To find this number, divide your monthly fixed fees by the number of hours you’ve attributed to the client; this results in a revenue/hour figure. Finding this will show you what clients are using your time immoderately in comparison to what you’re being paid. However, be careful with raising the rates for clients with low CER. Instead, find out if you can reduce the time they’re spending with you through training and upgrades. This investment will help you keep your larger clients (low CER is more frequent with larger clients) and help make them more profitable for you. This requires some research, but it’s simple to narrow your work to select clients with the CER metric.

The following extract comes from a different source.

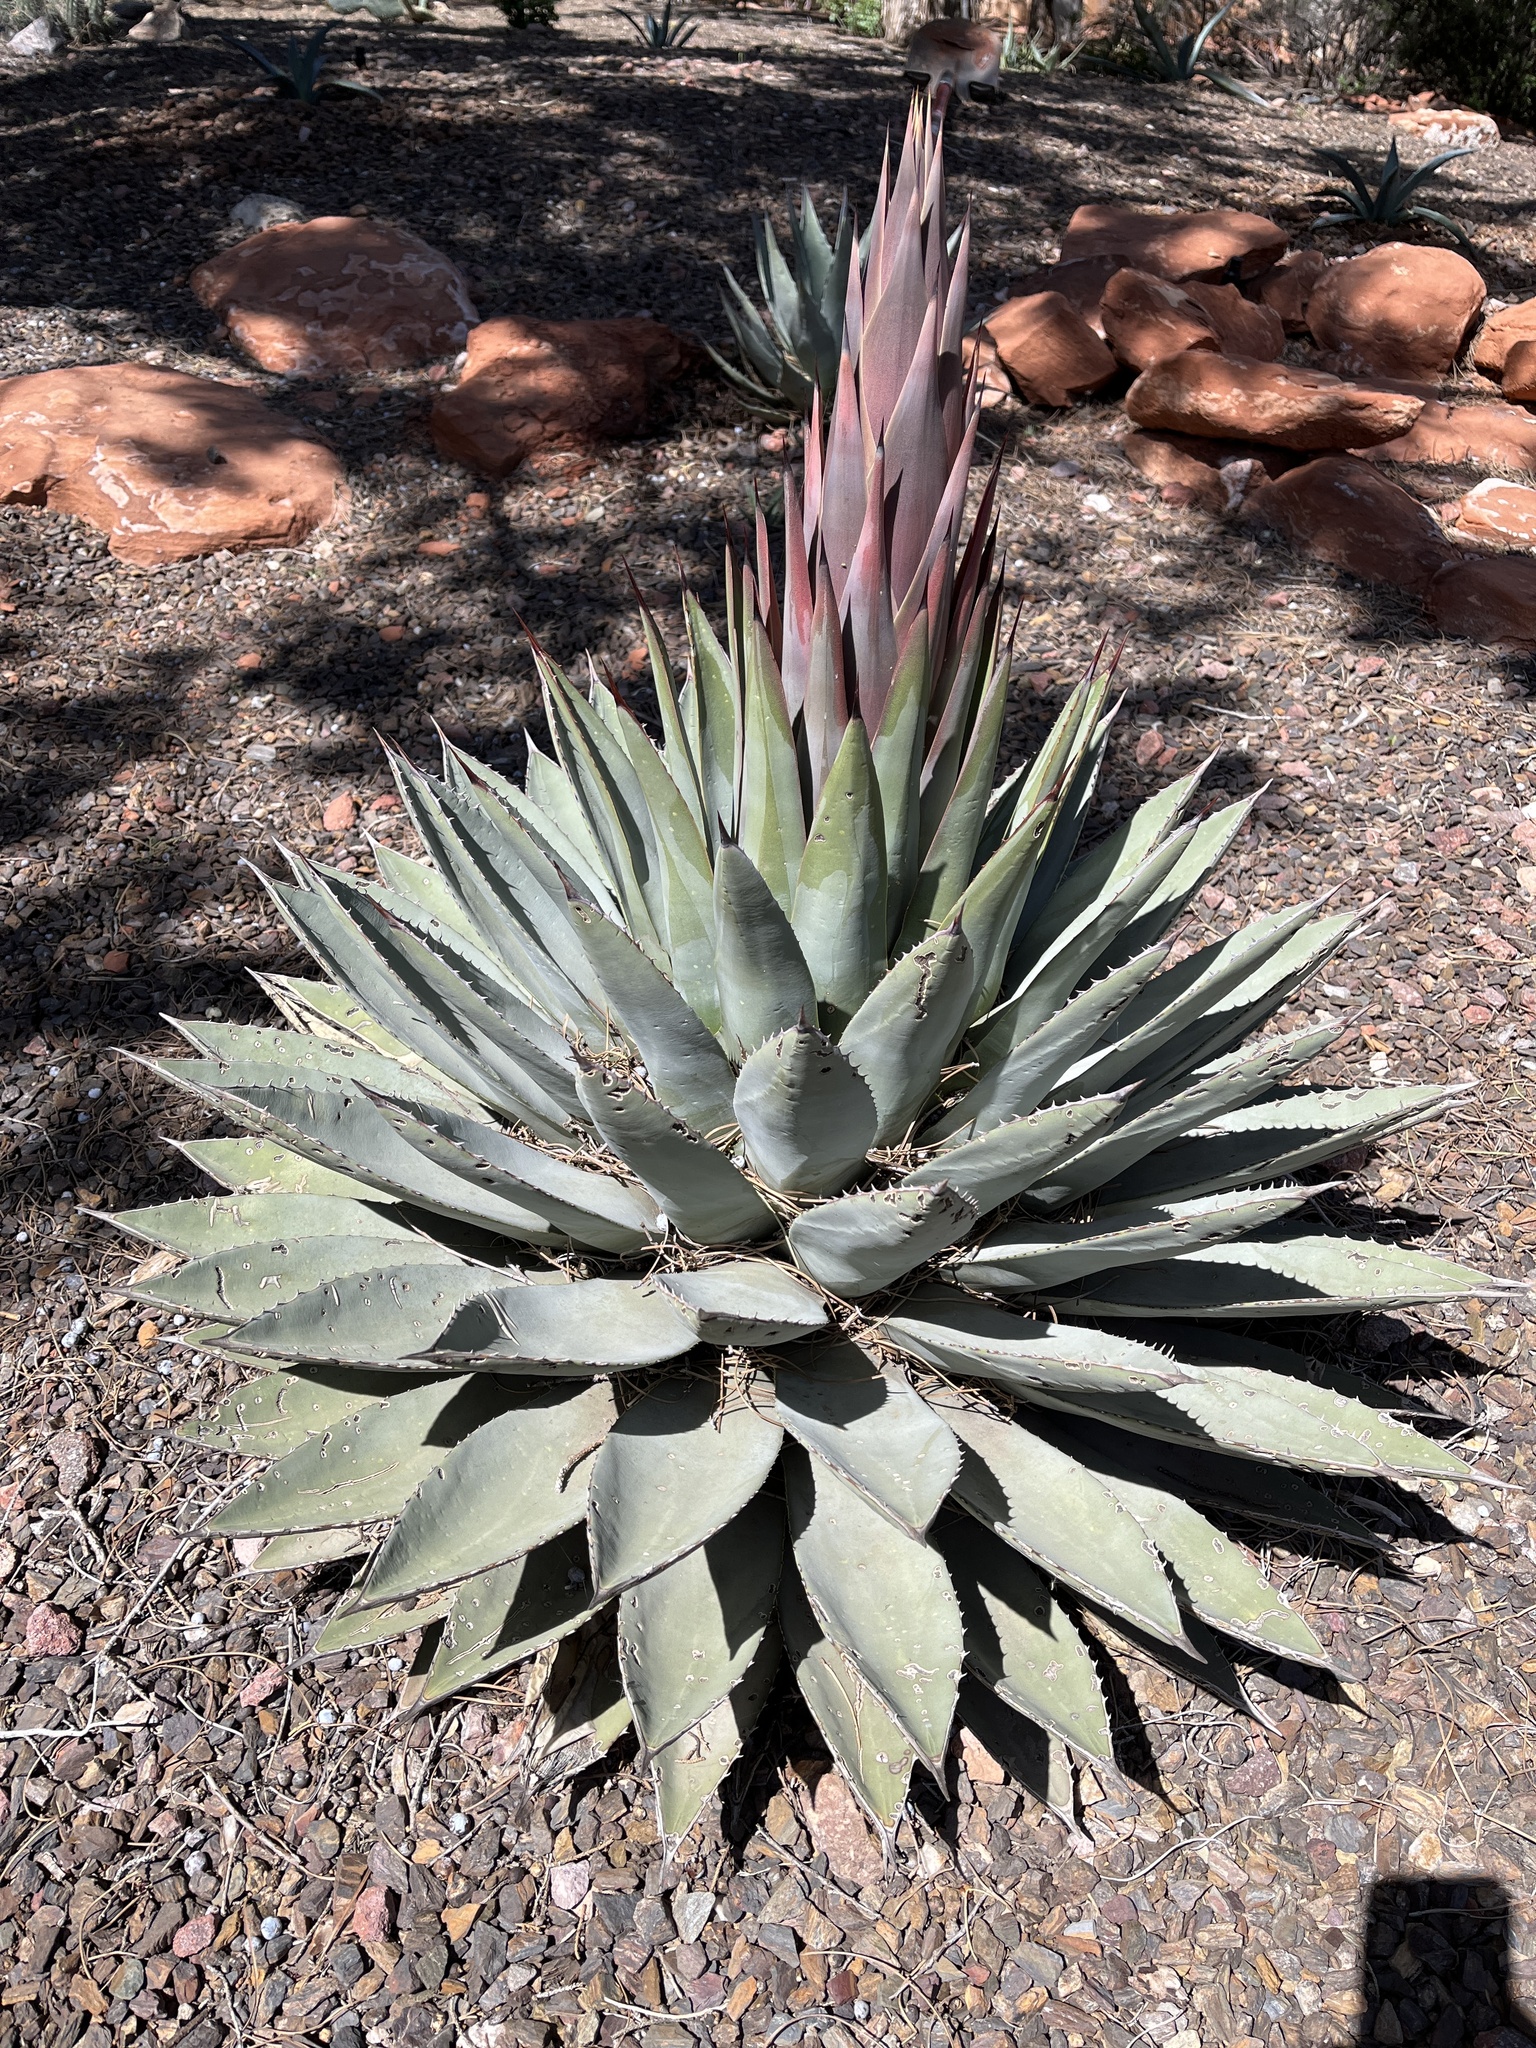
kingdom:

  • Revenue/Compensation (RpC):

This specific metric takes many different factors into account, such as efficiency, employee costs and client margins. Divide each employee’s revenue by his or her compensation costs. Try to find the ones who stand out on the high end vs. the low end, and you’ll find out fast which employees are driving growth.

When you’re committing to any KPI project, it’s important that you keep the following things in mind:

  • If you try to do this without a powerful professional services automation (PSA) system, you’ll be in for a lot of hard work. There are many options in terms of PSA systems and consultants, and you’ll be very happy once you’ve implemented the right one.
  • Follow trends and understand why your employees, clients and anything else is different than they used to be, starting with previous operating levels.
  • This is not a comprehensive list of metrics, only a foundation. MSPs may have a lot in common, but they’re all unique. Decide what you want to learn about your business, then work towards using the right metric system with the right data.
  • It’s important to differentiate between KPIs that are actionable and non-actionable. Focus your efforts in order to maximize the return for your efforts. If something is outside of your control and affecting your business, you should understand and recognize this. Concentrate on the changes you’ll need to make in order to get your KPIs closer to where you want them to be.
  • Ensure that you understand what you’re doing, and always seek help when you don’t. Erroneously constructed metrics are dangerous. If you need to, consider talking to peer group members or bringing in an outside consultant.

Metrics are the beginning to improving the management of your business. They let you know which parts of your business require adjustment, before you attempt to make them.